=== Aim of the task ===
What is asked for is the whole listing, given again word for word.

━━ Supplied records

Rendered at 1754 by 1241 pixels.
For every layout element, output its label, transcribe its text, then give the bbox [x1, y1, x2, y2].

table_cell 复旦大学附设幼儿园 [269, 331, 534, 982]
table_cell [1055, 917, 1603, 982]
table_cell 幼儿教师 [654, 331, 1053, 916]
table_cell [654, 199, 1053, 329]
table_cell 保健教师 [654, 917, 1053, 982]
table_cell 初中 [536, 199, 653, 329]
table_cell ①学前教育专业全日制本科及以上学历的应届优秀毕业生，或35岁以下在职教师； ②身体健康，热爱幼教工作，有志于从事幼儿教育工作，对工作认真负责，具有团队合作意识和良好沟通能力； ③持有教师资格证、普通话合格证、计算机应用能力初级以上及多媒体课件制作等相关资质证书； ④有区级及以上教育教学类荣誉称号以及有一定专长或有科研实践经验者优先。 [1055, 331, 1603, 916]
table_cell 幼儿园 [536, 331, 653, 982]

━━━━

=== Response to this exercise ===
Rendered at 1754 by 1241 pixels.
For every layout element, output its label, transcribe its text, then give the bbox [x1, y1, x2, y2].

table_cell 复旦大学附设幼儿园 [269, 331, 534, 982]
table_cell [1055, 917, 1603, 982]
table_cell 幼儿教师 [654, 331, 1053, 916]
table_cell [654, 199, 1053, 329]
table_cell 保健教师 [654, 917, 1053, 982]
table_cell 初中 [536, 199, 653, 329]
table_cell ①学前教育专业全日制本科及以上学历的应届优秀毕业生，或35岁以下在职教师； ②身体健康，热爱幼教工作，有志于从事幼儿教育工作，对工作认真负责，具有团队合作意识和良好沟通能力； ③持有教师资格证、普通话合格证、计算机应用能力初级以上及多媒体课件制作等相关资质证书； ④有区级及以上教育教学类荣誉称号以及有一定专长或有科研实践经验者优先。 [1055, 331, 1603, 916]
table_cell 幼儿园 [536, 331, 653, 982]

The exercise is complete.